One other scenario is that you could have autofailover enabled and after it’s received by the primary but before it’s replicated or persisted, autofailover kicks in and brings a replica to primary. In this case, your application will have seen the failure to achieve the durability requirement requested. If the previous primary does come back online, before it rejoins the cluster it will resync with the state of the current cluster meaning the location where the item is active is now the current state.

There isn’t a single best practice, arguably, as there isn’t a single “what do I do in this situation?” answer. For many of our users, they prioritize availability over higher levels of durability in the face of failure. That means they turn on autofailover, allowing applications which have more context to manage what to do in particular data mutation cases. For some other users, they prefer to not use auto-failover and have a human involved in deciding what to do next. For yet others, they may have some longer unavailability while they attempt to recover a node.

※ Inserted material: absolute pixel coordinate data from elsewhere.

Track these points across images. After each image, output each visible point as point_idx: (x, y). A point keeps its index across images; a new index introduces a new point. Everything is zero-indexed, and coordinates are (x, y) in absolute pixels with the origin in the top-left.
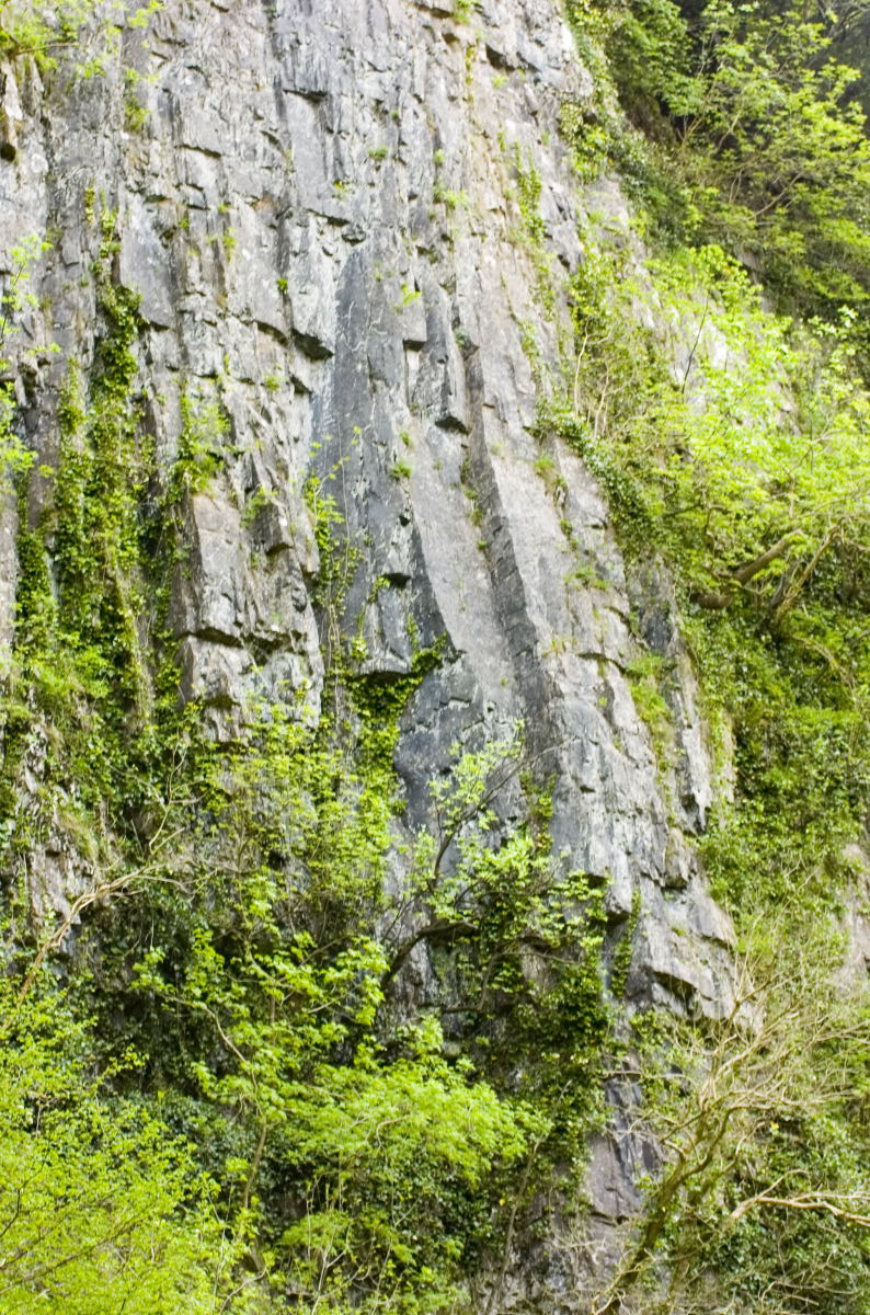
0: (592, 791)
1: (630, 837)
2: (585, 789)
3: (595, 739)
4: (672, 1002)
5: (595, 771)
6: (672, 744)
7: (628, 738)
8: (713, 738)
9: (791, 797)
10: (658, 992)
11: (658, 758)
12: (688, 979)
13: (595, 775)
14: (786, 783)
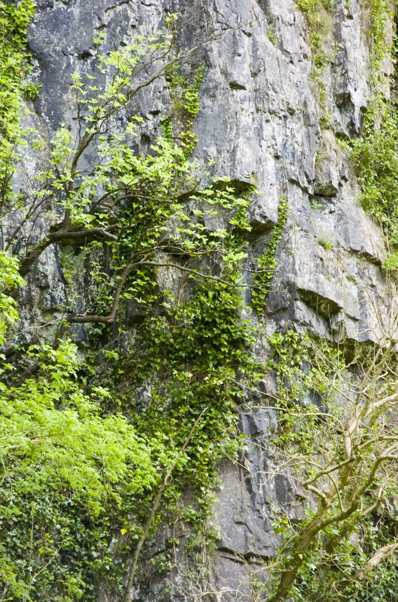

I hope that helps. Is there is a specific goal you have with this update? We can maybe give some options in that case.


#4

Yeah, I know, as I was the one who kicked it off :smiley:


#5

Nice explanation! Thank you!

So please help me to understand the second scenario with the autofailover. When the former primary gets back online with locally persisted but not replicated items and starts resyncing, would these items get wiped off or something?

As for the goal I have, it’s just about a general investigation on how Couchbase deals with node failures.


#6

Yes, and that’s really intentional. You could look at those previously persisted items as an “alternate history” that didn’t play out. When the failure occurred, the cluster picked a new starting place, got everyone to agree, and started the universe moving forward from there. When the old node recovers and tries to join this universe, it has to do so with a shared understanding of that universe, which potentially means dropping data that wasn’t passed along.

Of course, in practice, since replication is memory-to-memory and Disk IO tends to be higher latency (the replication of an item and the persistence of items are both scheduled concurrently), things will tend to be replicated more than persisted, but there is no guarantee. Also, the app (through the SDK) has some ability to influence outcomes too with the Durability Requirements features we were talking about.

There are some other things we’re thinking about adding in the future (can share more on it later), but I’d expect that’ll just increase flexibility over what we’re talking about here. If that fits into your “investigation”, we can certainly chat directly.


#8

Thank you so much! It’s really awesome and very good news! I’ll share details you’ve provided on StackOverflow.